December 15, 2017

En los inicios del tiempo, el todopoderoso dios Zeus creó a la humanidad a su imagen y semejanza. Estos seres eran vulnerables, ingenuos y bondadosos en esencia. Ante esto, entra en escena el dios de la guerra Ares como elemento de seducción y corrupción para insertar al mundo en una guerra sin fin. Zeus, benevolente y protector, crea a las beligerantes amazonas y se enfrenta al enloquecido dios en una última batalla, no sin antes dejar una poderosa arma en custodia de estas guerreras ante un inminente retorno de Ares.

Esta es la historia que la reina Hyppolita cuenta a su hija, la princesa Diana, y de la misión que pesa sobre ella y sus aguerridas hermanas: detener definitivamente a la deidad bélica y liberar al hombre de su influencia maligna. Pero, ¿está en la naturaleza humana su propia destrucción y son los relatos de Hyppolita una mera ilusión? Esto lo descubrirá Diana en el conflicto armado contextual –la Primera Guerra Mundial– en el cual se sospecha la presencia y resurgimiento del dios derrotado en el pasado mítico.
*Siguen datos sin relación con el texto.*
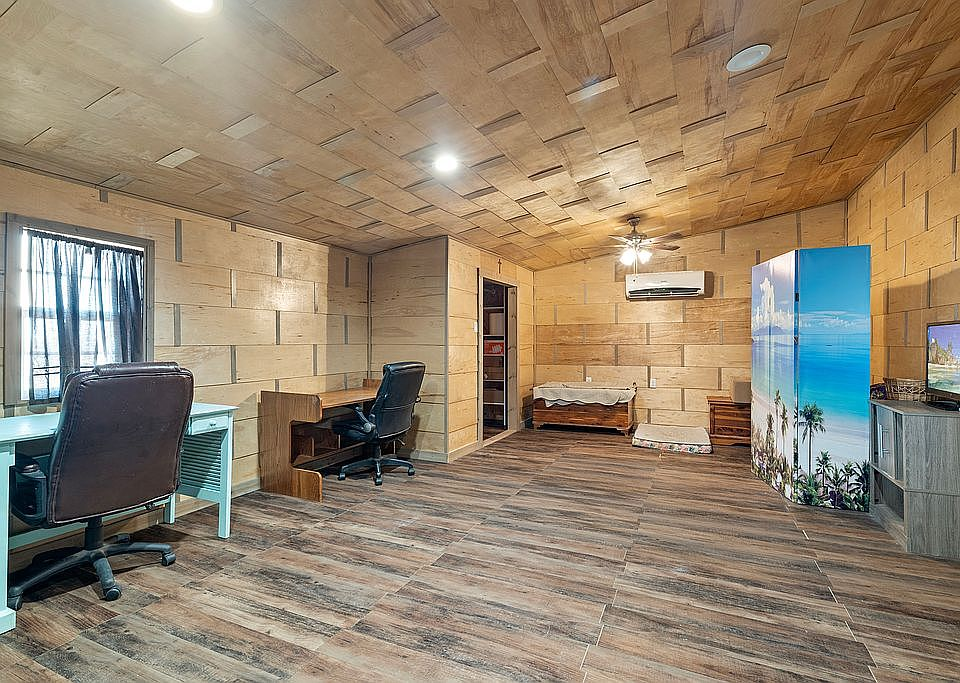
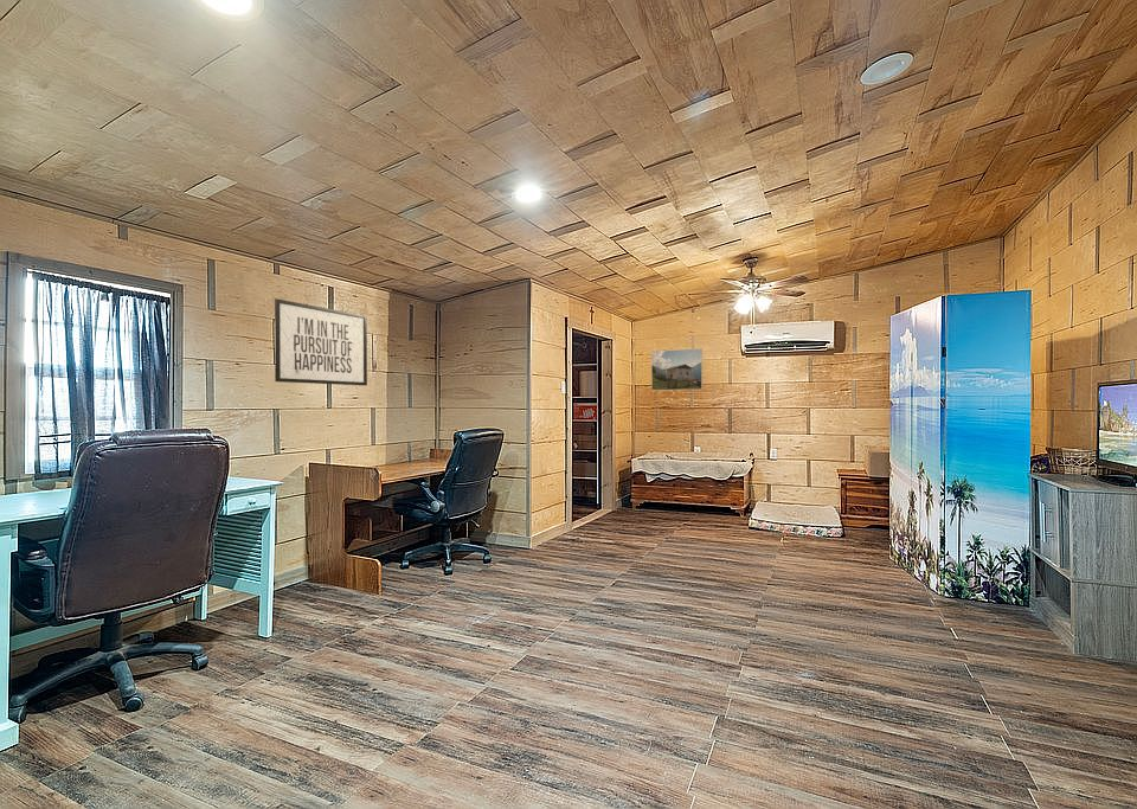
+ mirror [274,298,368,386]
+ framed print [650,347,704,392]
La heroína, que tuvo su primera aparición en el mundo de los cómics hace 75 años, fue concebida por el psicólogo William Moulton Marston como ícono del feminismo y de la liberación sexual, pensamiento radical y de avanzada para aquellos días. Posteriormente, sería uno de los símbolos de diversos sectores feministas, gozando de la popularidad televisiva gracias a la serie protagonizada por Lynda Carter en la década de los setenta.

La realizadora Patty Jenkins conoció al personaje precisamente por la serie de TV y, una vez que obtuvo reconocimiento por el galardonado filme independiente MONSTER (2003), mostró su interés a Warner en dirigir una película sobre la MUJER MARAVILLA. Este proyecto demoró más de 10 años en consolidarse debido a la escasa fe de los estudios frente a producciones con protagonistas femeninas, como lo fueron GATÚBELA (2004) y ELEKTRA (2005), ambas consideradas fracasos en taquilla.

La película de la amazona marca un distanciamiento respecto al tratamiento visual de las anteriores producciones de lo que se conoce como el Universo Extendido DC. Warner ha seguido el ejemplo de las franquicias heroicas de la rival Marvel/Disney y, en esta oportunidad, ha dejado de lado los personajes y ambientes lóbregos, así como los excesos del “realismo dramático”, apostando por un universo de luces y de humor. De fe y de emociones positivas.

Asimismo, los personajes resultan creíbles y sin disfuerzos de por medio, a pesar de los estereotipos y situaciones clichés en los que les toca interactuar, los que a su vez son inevitables en películas de este género. En ello, se nota la mano del productor Geoff Johns, editor en jefe de DC Comics que ha asumido la responsabilidad de supervisar las adaptaciones al cine de los personajes de esta casa editorial tras los resultados adversos de las superproducciones BATMAN V SUPERMAN (2016) y ESCUADRÓN SUICIDA (2016).

La crítica ha sido unánime al respecto: la presente es la mejor película de superhéroes de DC desde EL CABALLERO DE LA NOCHE (2008). Tomando en cuenta la calidad del catálogo de aquella casa editorial pues al halago hay que tocarlo con pinzas. La verdad de cuestión, la cinta tiene sus méritos: una buena historia, una destacada figura protagónica, momentos emocionantes y divertidos, épicas escenas de batalla. Todo esto es muy superior a cualquier filme promedio del género.

No es una maravilla. Pero se le acerca. Un montón.